Holiday shoppers are returning to the stores, but they're armed with the tricks they learned during the recession.
Extensive discounting appears to be paying off for retailers in the final days before Christmas as consumers crowd the malls searching for bargains, an optimistic sign compared with last year at the height of the slump.
But it's a different type of consumer in this crucial season compared to the prerecession shopper of a few years ago.
Now extremely cost-conscious, consumers are using mobile devices to check prices at competing stores, and looking out for deals that retailers are touting on Twitter and Facebook.

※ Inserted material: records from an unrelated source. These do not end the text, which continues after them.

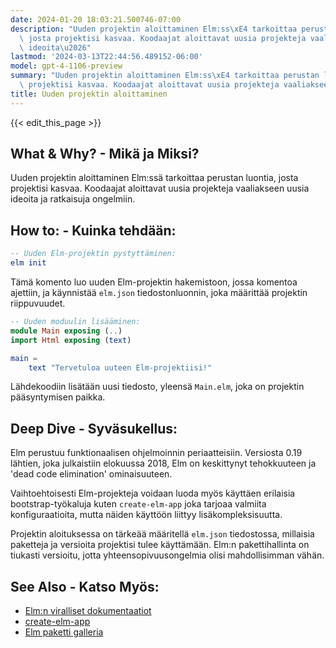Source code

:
 ```yaml
---
date: 2024-01-20 18:03:21.500746-07:00
description: "Uuden projektin aloittaminen Elm:ss\xE4 tarkoittaa perustan luontia,\
  \ josta projektisi kasvaa. Koodaajat aloittavat uusia projekteja vaaliakseen uusia\
  \ ideoita\u2026"
lastmod: '2024-03-13T22:44:56.489152-06:00'
model: gpt-4-1106-preview
summary: "Uuden projektin aloittaminen Elm:ss\xE4 tarkoittaa perustan luontia, josta\
  \ projektisi kasvaa. Koodaajat aloittavat uusia projekteja vaaliakseen uusia ideoita\u2026"
title: Uuden projektin aloittaminen
---
```


{{< edit_this_page >}}

## What & Why? - Mikä ja Miksi?
Uuden projektin aloittaminen Elm:ssä tarkoittaa perustan luontia, josta projektisi kasvaa. Koodaajat aloittavat uusia projekteja vaaliakseen uusia ideoita ja ratkaisuja ongelmiin.

## How to: - Kuinka tehdään:
```Elm
-- Uuden Elm-projektin pystyttäminen:
elm init

```
Tämä komento luo uuden Elm-projektin hakemistoon, jossa komentoa ajettiin, ja käynnistää `elm.json` tiedostonluonnin, joka määrittää projektin riippuvuudet.

```Elm
-- Uuden moduulin lisääminen:
module Main exposing (..)
import Html exposing (text)

main =
    text "Tervetuloa uuteen Elm-projektiisi!"

```
Lähdekoodiin lisätään uusi tiedosto, yleensä `Main.elm`, joka on projektin pääsyntymisen paikka.

## Deep Dive - Syväsukellus:
Elm perustuu funktionaalisen ohjelmoinnin periaatteisiin. Versiosta 0.19 lähtien, joka julkaistiin elokuussa 2018, Elm on keskittynyt tehokkuuteen ja 'dead code elimination' ominaisuuteen. 

Vaihtoehtoisesti Elm-projekteja voidaan luoda myös käyttäen erilaisia bootstrap-työkaluja kuten `create-elm-app` joka tarjoaa valmiita konfiguraatioita, mutta näiden käyttöön liittyy lisäkompleksisuutta.

Projektin aloituksessa on tärkeää määritellä `elm.json` tiedostossa, millaisia paketteja ja versioita projektisi tulee käyttämään. Elm:n pakettihallinta on tiukasti versioitu, jotta yhteensopivuusongelmia olisi mahdollisimman vähän.

## See Also - Katso Myös:
- [Elm:n viralliset dokumentaatiot](https://guide.elm-lang.org/)
- [create-elm-app](https://github.com/halfzebra/create-elm-app)
- [Elm paketti galleria](https://package.elm-lang.org/)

"It's good but not great," said Maureen Atkinson, a partner with retail consultancy J.C. Williams Group in Toronto. "It's better than last year - but last year was not good at all."
Policy makers are banking on shoppers to fuel the recovery, given that consumer spending represents about 70 per cent of economic activity, while export markets remained tempered.
There are reasons for optimism. Early figures point to the start of a retail recovery this fall, with sales jumping 0.8 per cent in October from September, the eighth increase in 10 months, Statistics Canada said yesterday. For the holiday season, sales are projected to rise between 1 per cent and 2 per cent, compared with last year's decline of about 1.5 per cent, according to J.C. Williams.
This year, however, the business may come with lower profit margins as merchants are forced to drop their prices to lure consumers.
Anticipating a tough holiday season, retailers started to pitch their holiday promotions earlier than ever in 2009. At the same time, they trimmed their inventory levels by about 5 to 10 per cent, industry officials said.
Still, consumers are out shopping, and that's the main thing.
"It's definitely more cheerful," said Christine Diemer, who was among the throngs of holiday shoppers hunting for deals in downtown Vancouver. "It's more festive. There's a better feeling." The recent retiree said she would spend more this year than she did last December.
After suffering one of their toughest years in decades, retailers are counting on a lift in the holiday period. Many retailers generate the bulk of their annual sales and profit in the last two months of the year. Some even remain in the red until the holiday season arrives.
Wal-Mart Canada Corp. and Sears Canada Inc. are among the big chains to launch Boxing Day sales more than a week before Dec. 26.
"People are comparison shopping and looking for not just a good deal but the best deal they can get today," said Jim Thompson, a senior vice-president at Wal-Mart Canada Corp. "Our pre-Boxing Week blow-out event is our response to this trend."
Retailers are partly responding to consumers having delayed their holiday shopping later than ever this year, said Vincent Power, a spokesman for Sears. "Because of the recession, there's probably more deals and lower prices before Christmas than there were in the past."
For example, retailers are now trumpeting 50- to 60-per-cent markdowns on holiday decorations - compared with 30- to 40-per-cent off those goods in the week before Christmas in the past, he said.
Last week, Best Buy Canada pitched on Facebook a 52-inch flat panel Toshiba television for about $1,700 - a $700 saving - plus free installation by its Geek Squad, worth another $159.
The deals are drawing customers, said Richard Laniel, a vice-president at Best Buy Canada in Burnaby, B.C. "We're feeling pretty good about the numbers and where we'll end up," Mr. Laniel said.
Over the weekend, Best Buy's overall unit sales jumped 5.9 per cent from a year ago - up 8.8 per cent at the retailer's namesake Best Buy chain and 4.4 per cent at its Future Shop stores, officials said.
Recession-struck retailers need some cheer. At Best Buy Canada, third-quarter sales at stores open a year or more fell in the "high single-digit" range. Sears Canada's same-store sales dropped 6.3 per cent in its third quarter.
Still, the October retail sales from Statscan are encouraging. Sales of clothing and accessories - discretionary purchases that suffer in a downturn - rose 1.9 per cent. Shoes and jewellery were among other strong categories.
"The recovery in recent months has been particularly impressive," Douglas Porter, economist at Bank of Montreal, wrote in a note. (Nevertheless, excluding the automotive sector, retail sales slipped 0.2 per cent in October.)
In another positive sign, spending at retailers over the first two weekends this month increased about 5 and 6 per cent from a year earlier, according to Moneris Solutions, which processes credit, debit and online payments for merchants.
Department stores were the clear winners in the first weekend, with a 12.8-per-cent gain, while clothing stores saw a 5.4-per-cent jump in the first weekend and 11.4 per cent in the second.
"The increase in preholiday spending is a clear indication of renewed consumer confidence," said David Ades, senior vice-president of sales at Moneris.